» **本文**
北海道で生まれ育った「除雪ドローン🄬」で除雪革命を!
屋内から快適・安全に遠隔操作でき、軽トラで手軽に運べる軽量コンパクトサイズのR/C(ラジオコントロール)式自宅用電動除雪機が新登場

なぜ鉛蓄電池を使うのか?(2) 除雪ドローン開発の秘密 #除雪ドローン

前回の鉛蓄電池の話の続きです。

ブレード式除雪機の場合、何が一番大切でしょうか。もちろんそれは「押す力」です。そのためモアパワーといってモーターの出力を気にします。しかし雪上でもっと大切なのはタイヤグリップです。グリップ力、つまり摩擦力は摩擦係数x垂直抗力です。垂直抗力は平たん路であればすなわち質量(重量)なので、実は重ければ重いほど摩擦力は上がります。おや?

そうなんです、重い鉛蓄電池を使う理由はこの質量を大きくすることにあります。レースカーでは軽量な方が軽くて速いのですがそれはグリップがあってのはなし。グリップがそもそも少ない雪上ではこの質量の大きさが実は押す力になるのです。そのためシャーシも厚めの鉄で作っています。

次に大切なのは位置です。重いバッテリーを車体のどこに積むのがいいのか、これはレースカーと同様に低い方がよいです。しかしレースカーと違うのは前後の位置。

除雪ドローンはUGV(無人地上車両)の一種、ひとつの用途として除雪用設計となっていますが、オフロード、不整地や斜面、法面を走行することも想定しています。その場合特に斜面を登る性能、登坂性能を向上させるのはどこに重量物を置いたらいいでしょうか。レースカーではミッドシップ、真ん中に置きますが、除雪ドローンの場合は前後端にバッテリーを置いています。

» **課題内容**
除雪ドローンの鉛蓄電池を扱った本文を、最後の文の後から書き継いでください。 この後の項目は本文とは別の出典から取ったものです。

» **グラフ読解データ**
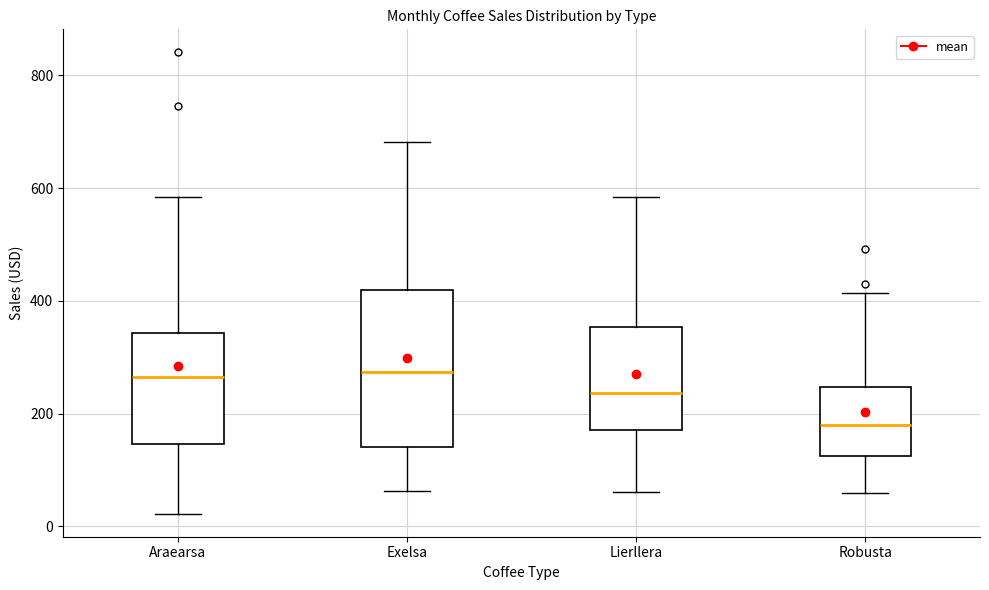

Reading left to right, read every box against the y-axis: the position of its median line, the range the box covers, and the ends of its whiskers. The values are not printed on the chart, so give them approximately, as read against the axis.

Araearsa: median 260, box 140 to 340, whiskers 20 to 580
Exelsa: median 280, box 140 to 420, whiskers 60 to 680
Lierllera: median 240, box 180 to 360, whiskers 60 to 580
Robusta: median 180, box 120 to 240, whiskers 60 to 420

» **解答**
これは慣性モーメントを大きくするためです。慣性モーメントとはmrω^2であらわされ、ようは重心からの距離rが大きければ大きいほど大きく(強く)なります。慣性モーメントが大きいと動きにくく、逆に動き始めると止まりにくい特性、まさに慣性です。この慣性を大きくすると実は斜面に強くなるのです。

そういった物理特性を踏まえてバッテリーの搭載位置が決まっています。左右モーターの間に収まる形となっているのはそういう理由からです。

ただこの位置に置くとモーター、タイヤの大きさの関係からどうしても左右に広がってしまいます。幅が大きいと玄関から出入りできなくなったり、狭い通路を走行できません。そのためバッテリーはもともと使おうと考えていたサイズのものがつかえなくなり、少し細身のものを探して採用しています。

実はPoCから10cmほど広くなっていますが、それでも幅65cmという比較的取り回しのしやすいサイズになんとか収まりました。

他にも充電方法や交換式対応など検討項目はあるのですが、スケジュールは限られているのでひとまず製品化しています。

 

(写真:シャーシ。左右モーターの間、シャーシ中央にバッテリーケースがある。重心を下げるためシャーシをコの字型にカットし、底を落としてバッテリーを搭載する)

(写真:シャーシ前から。モーターの間にすっぽりとバッテリーが収まる)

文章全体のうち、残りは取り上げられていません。